Lestat de Lioncourt
Las palabras dieron paso al silencio y
el silencio a la distancia más terrible. Pero en esa distancia te
tenía cerca, pues podía tenerte entre mis brazos nada más
despuntar el sol. La noche era eterna. Realmente se convertía en
horas imposibles en las cuales la oscuridad se transformaba en
monstruo, uno más sediento que mis propios deseos de sangre, que me
engullía convirtiéndome en un ser extraño y solitario.
Tú has sabido vivir solo. Te he visto
miles de veces caminando por la ciudad aferrado a tus ideales. Yo
sólo era un complemento, un artículo más en tu colección de
amantes, mientras sonreías entusiasmado con la vida, la muerte y tus
extrañas parábolas jamás dichas en el púlpito de una iglesia.
Cuando te conocí era un despojo con los bolsillos llenos de dinero y
el alma cargada de sueños rotos. Ahora, tras tenerte a mi lado,
estoy aún más destrozado porque no he sabido mantenerte junto a mí.

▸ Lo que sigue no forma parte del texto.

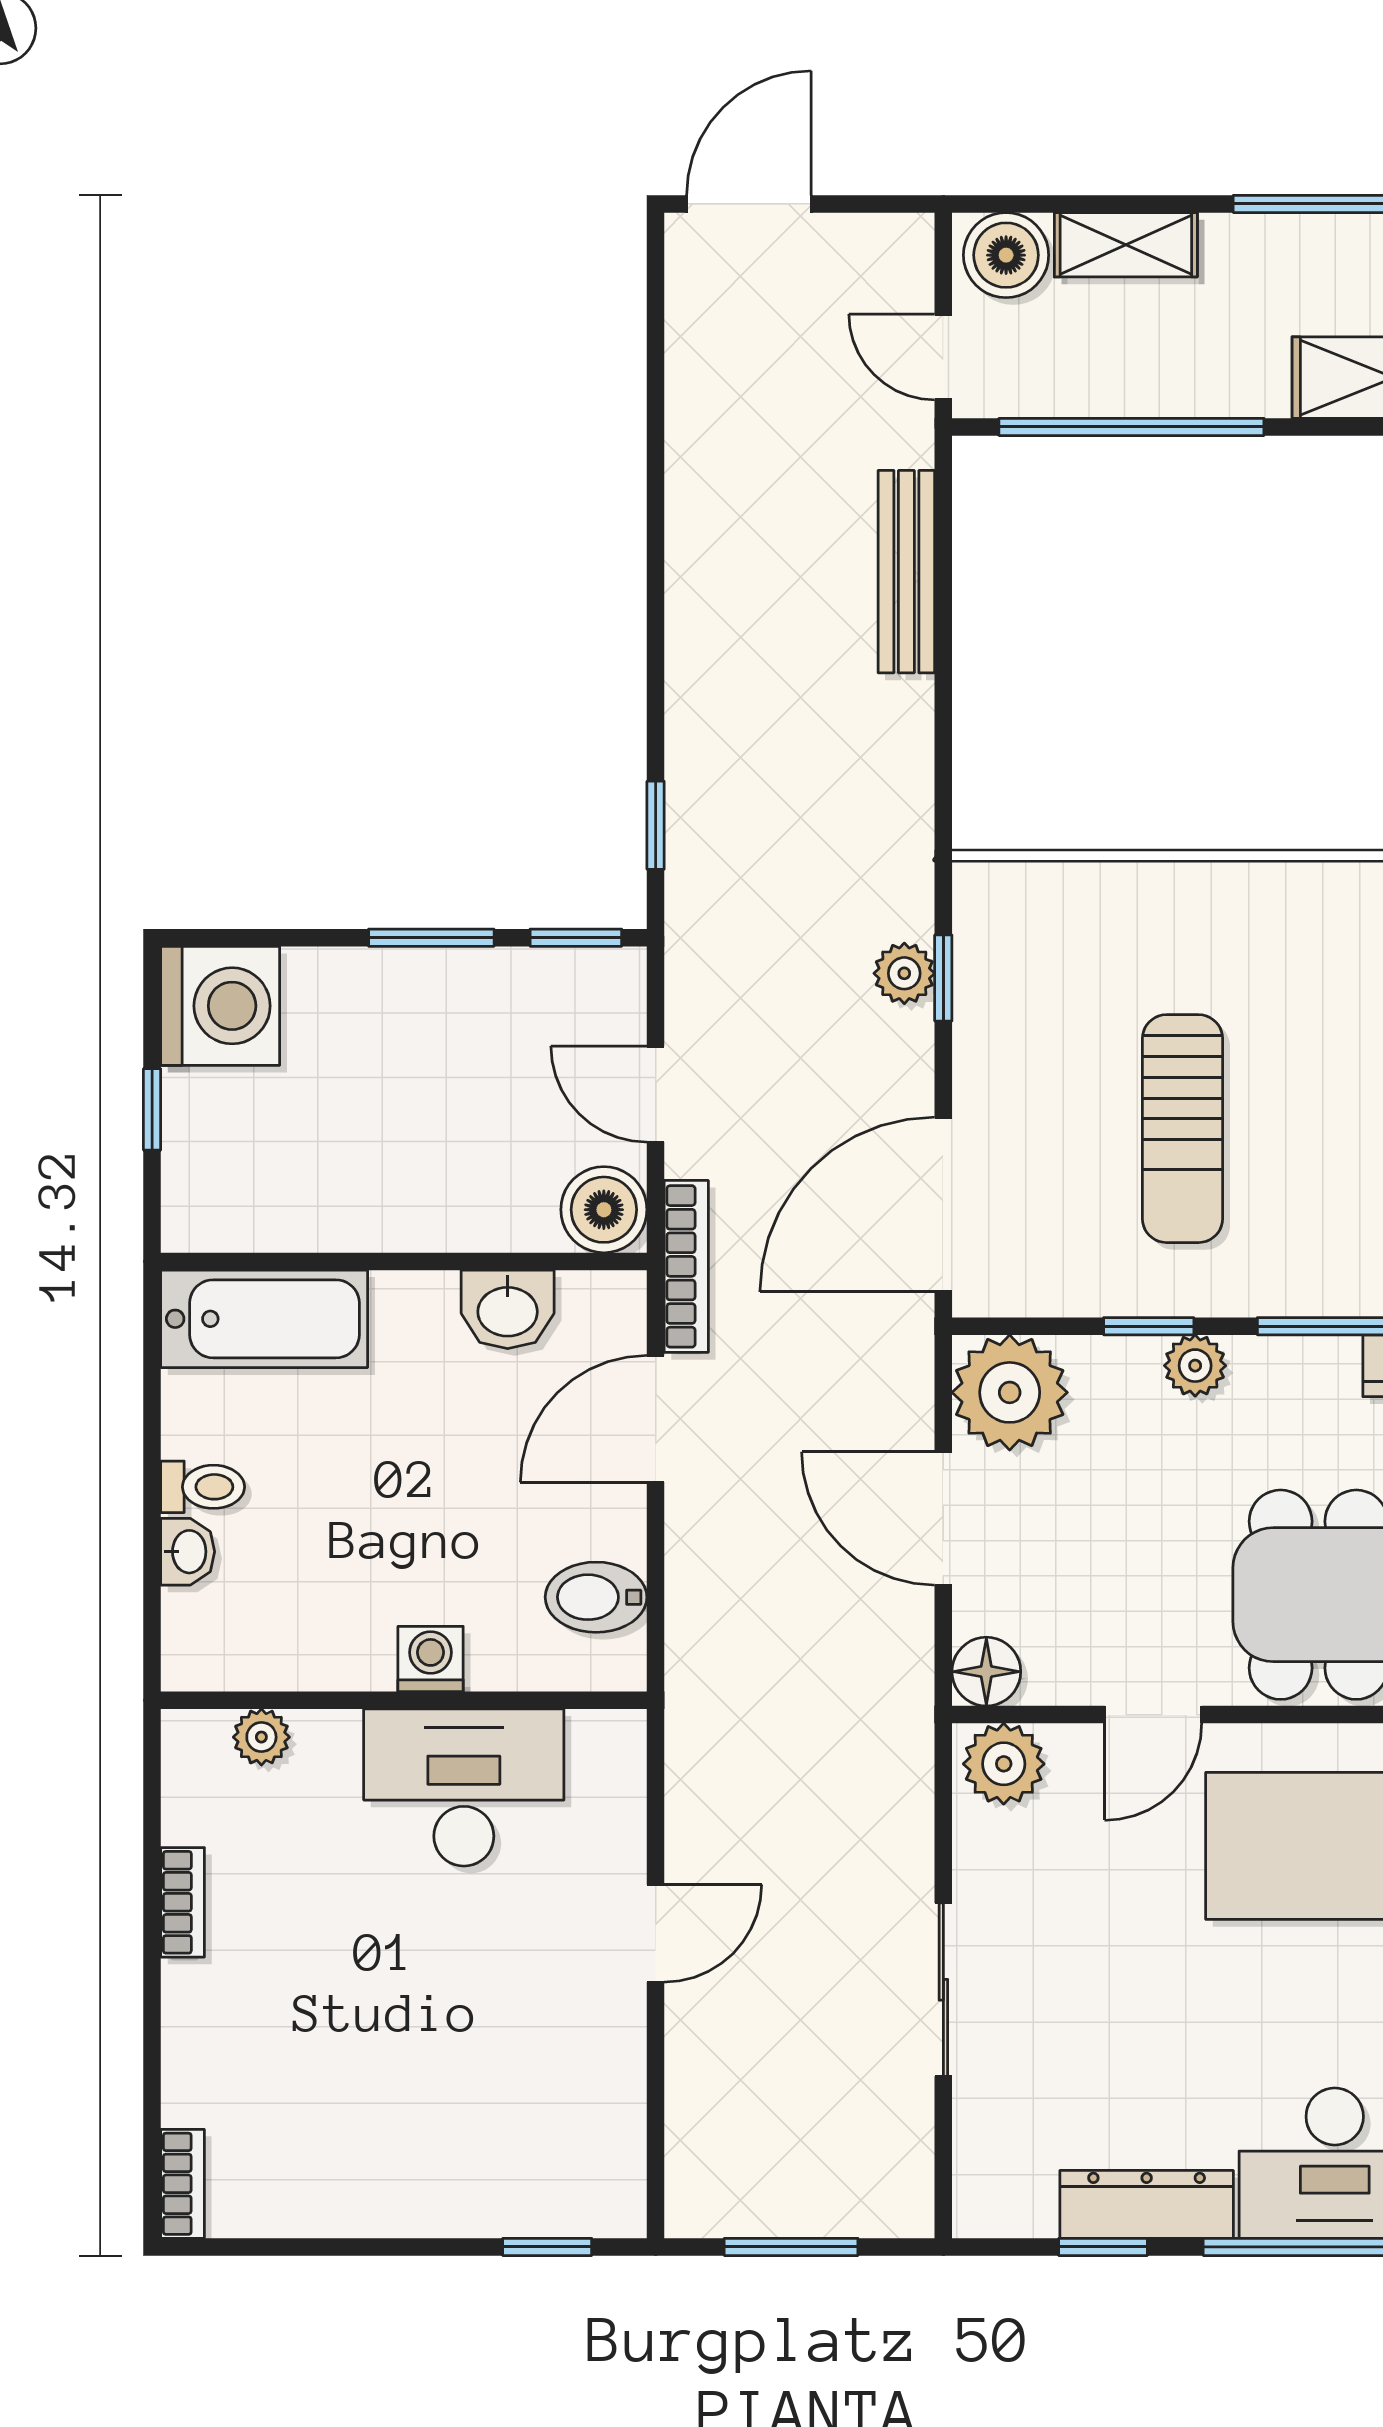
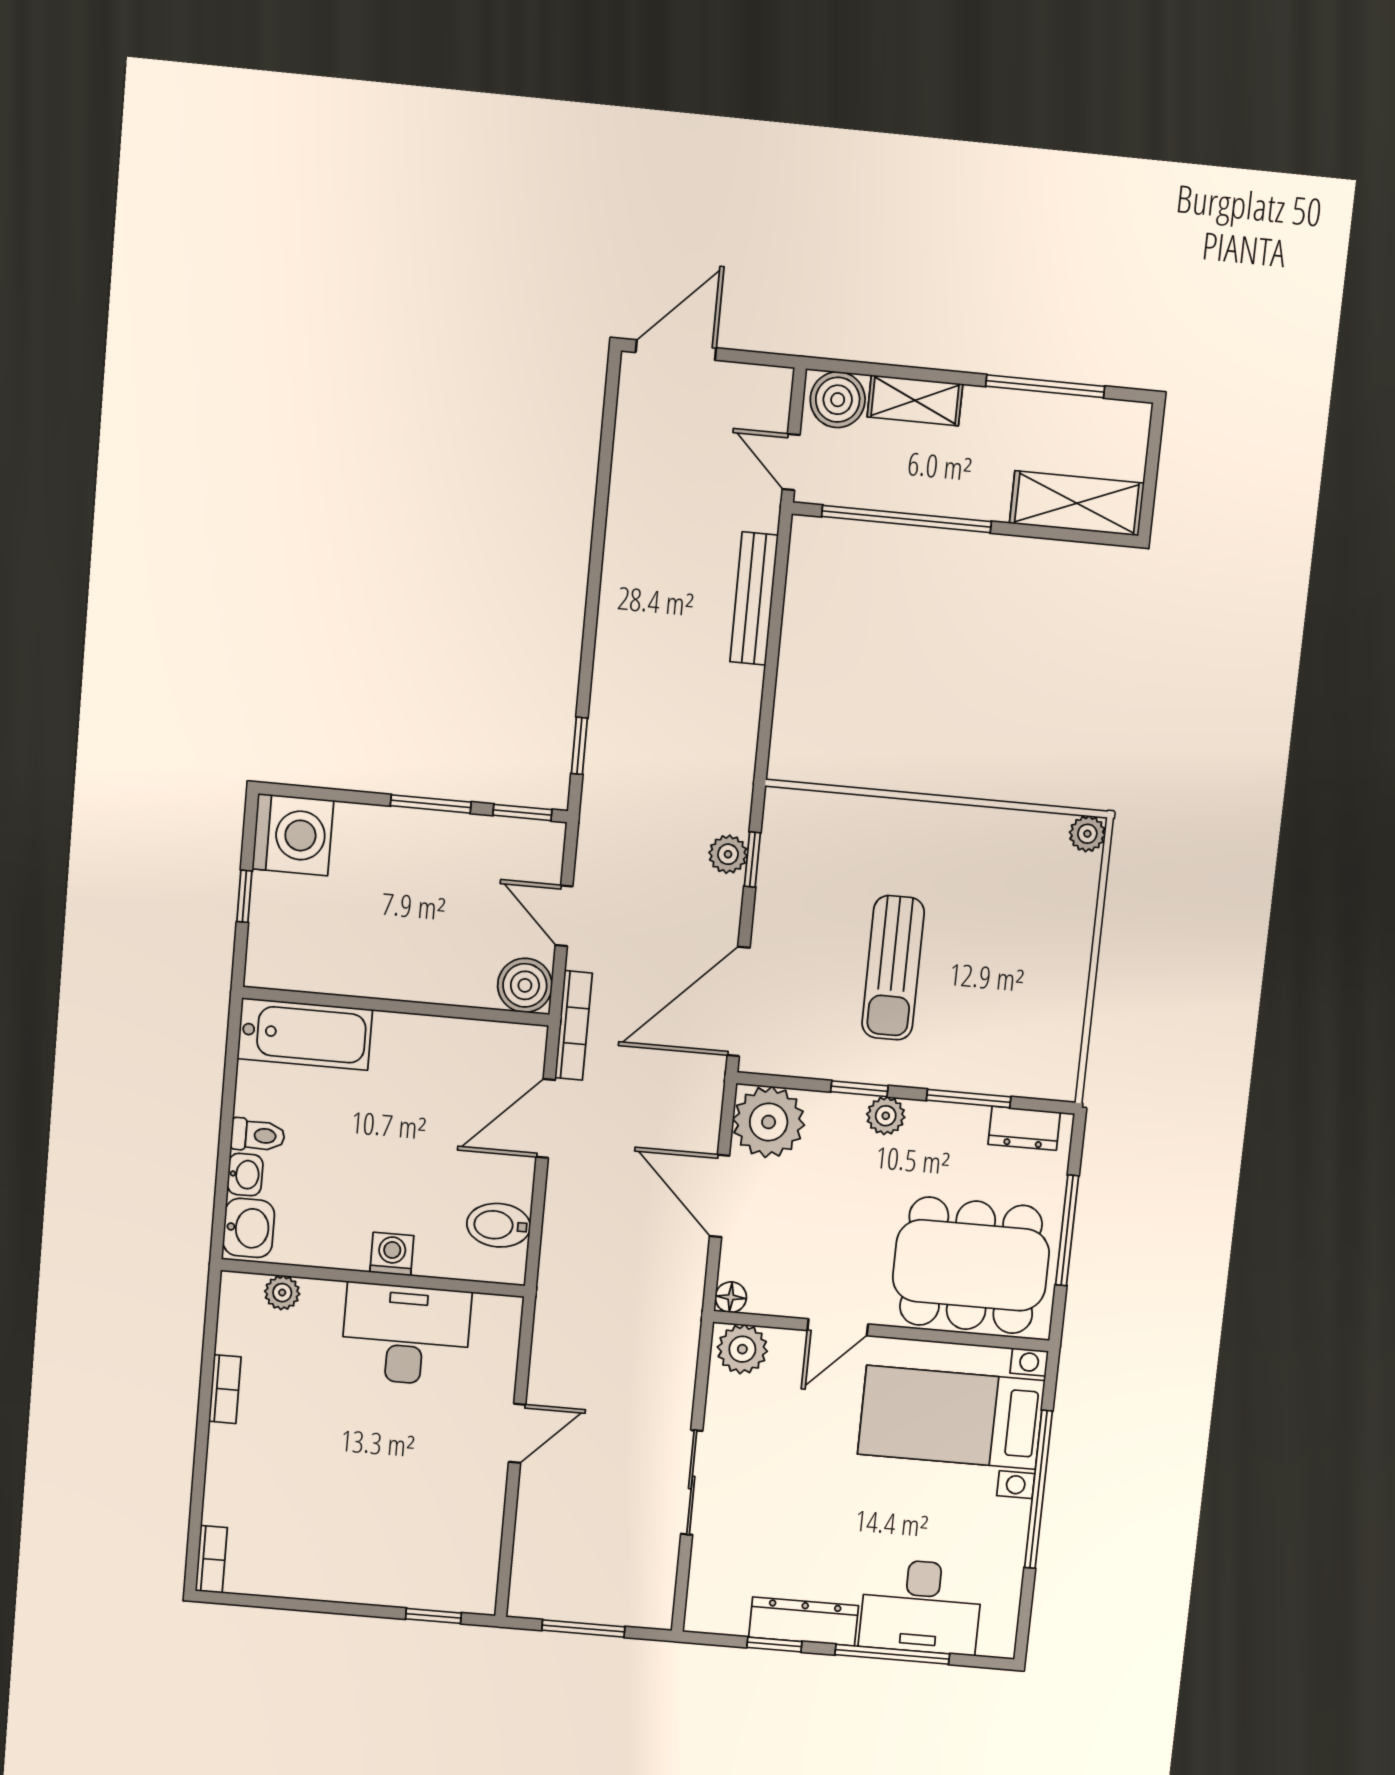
washbasin: (508, 1309) -> (249, 1228), moved, turned -90
floor lamp: (986, 1672) -> (731, 1297), width x0.73, depth x0.73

Sé que vienes a verme. Me observas
como si fuese un preciado trofeo en una vitrina. Soy un elegante
maniquí que posa para ti, con esa mirada melancólica y ese aspecto
tan humano. Me has salvado la vida en muchas más ocasiones de las
cuales hemos podido contar, pues creo que ni siquiera tú eres
consciente de ello. Me quedo ante la ventana, intuyo que estás ahí
porque viene a mí tu fragancia dulce y masculina, mientras abro un
libro de poema y recito para ti. Así paso las noches. Te invito a
entrar, y arrancarme de ésta soledad.
Te vi en mitad de la noche, mientras
apagaba la última vela de mi escritorio, y deseé que me abrazaras
como antaño. No sé vivir solo. Aquí, en Nueva York, me siento
perdido. No es igual que Nueva Orleans, nuestras viejas discusiones y
el abrigo de tus miradas. Por favor, rompe éste silencio. Hazlo tú
ésta vez, pues me siento un desgraciado.